* _READING TEXT_:
LEARNING TO LEAD

NCSU Libraries
Jim Hunt as editor of the student journal, the Agriculturalist, from the 1958 edition of Agromeck, NC State's yearbook.
“My NC State friends and classmates and professors have been my inner core in all that I have done in politics.”
—Jim Hunt, Interview with NC State alumni magazine, 2000

NC State Steps Forward

Teachers and classmates, as well as the school’s emphasis on multidisciplinary, “whole” education, shaped Jim Hunt’s college years. He entered North Carolina State College in 1955 to study dairy husbandry, but switched to a major in agricultural education and trained as a vocational teacher. When Hunt added a master’s degree in agricultural economics, the American Farm Economic Association rated his thesis as one of the three best in the country.

At NC State, political science professor Abraham Holtzman expanded Hunt’s sense of the connection between legislative processes and policy and people’s lives, in addition to the importance of the humanities in a total education. Holtzman had a formative impact on Hunt’s political philosophy.

During Hunt’s first two years at NC State, he’d hitchhike thirty-six hours to visit Carolyn Joyce Leonard at her family’s farm in Iowa. They’d met at a national Grange Youth Conference in Ohio when they were both in high school. In 1958 the couple married at a church in Mingo, Iowa.

* _RECORDED INFORMATION_:
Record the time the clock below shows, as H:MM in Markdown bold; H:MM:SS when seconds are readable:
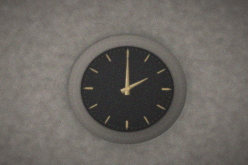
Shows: **2:00**
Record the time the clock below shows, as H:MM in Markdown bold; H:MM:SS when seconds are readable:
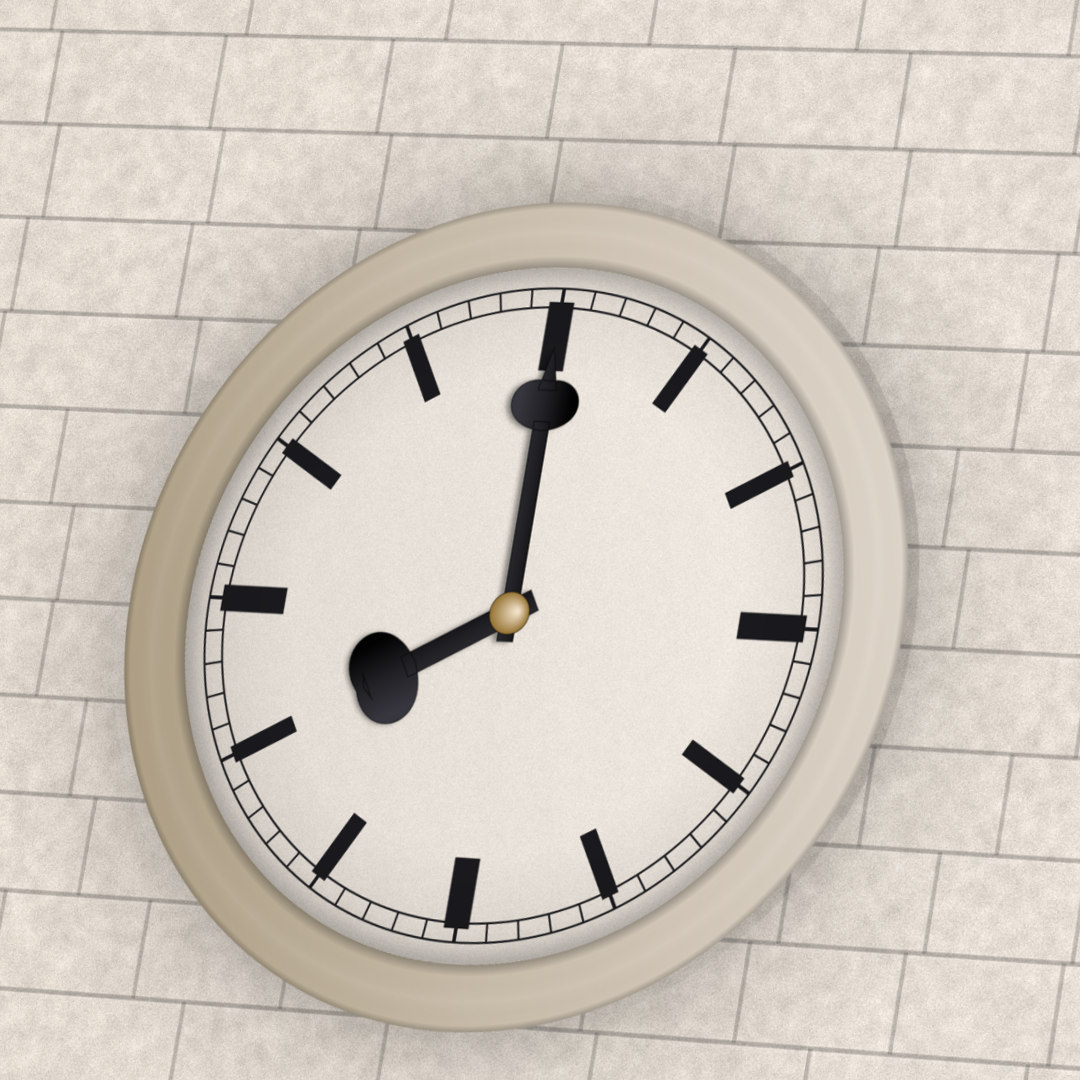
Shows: **8:00**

* _JOBS_:
(1) According to the text on Jim Hunt's college years, what subject did Hunt first enroll to study when he entered North Carolina State College in 1955?
(2) Translate this sentence from the text on Jim Hunt's college years into Spanish: "Holtzman had a formative impact on Hunt's political philosophy."
(3) Continue the text on Jim Hunt's college years from its last sentence.

* _EXPECTED RESULTS_:
(1) Dairy husbandry.

(2) Holtzman tuvo un impacto formativo en la filosofía política de Hunt.

(3)
North Carolina State penant
NCSU Libraries

Service Mixed With Study

While a graduate student in Raleigh, Hunt led the successful 1960 “Terry Sanford for Governor” election efforts on campuses across North Carolina. As the sixty-fifth governor of North Carolina (1961–1965), Sanford’s progressive support of public education and civil rights provided an inspiring example for the young Jim Hunt. With the Young Democrats Clubs of North Carolina, Hunt worked on John F. Kennedy’s 1960 presidential campaign, making many political contacts throughout the state.

A Kennedy administration appointment as national college director of the Democratic National Committee moved Hunt to Washington in 1962. His law school studies, begun at UNC–Chapel Hill, became night classes at George Washington University for that year.

Terry Sanford campaing pin Students for Kennedy campaign pin
Don Sturkey © 1960, North Carolina Collection, UNC-Chapel Hill
Don Sturkey © 1960, North Carolina Collection, University of North Carolina Chapel Hill
Senator John F. Kennedy, Congressman Herbert C. Bonner, and gubernatorial candidate Terry Sanford campaigning at East Carolina College, now East Carolina University, 1960.

After Hunt earned his law degree at Carolina, Quentin Lindsay, a former professor working with the Ford Foundation, recruited him to Nepal from 1964–1966 to help guide the nation through the development of a strategic plan for the implementation of modern agricultural methods.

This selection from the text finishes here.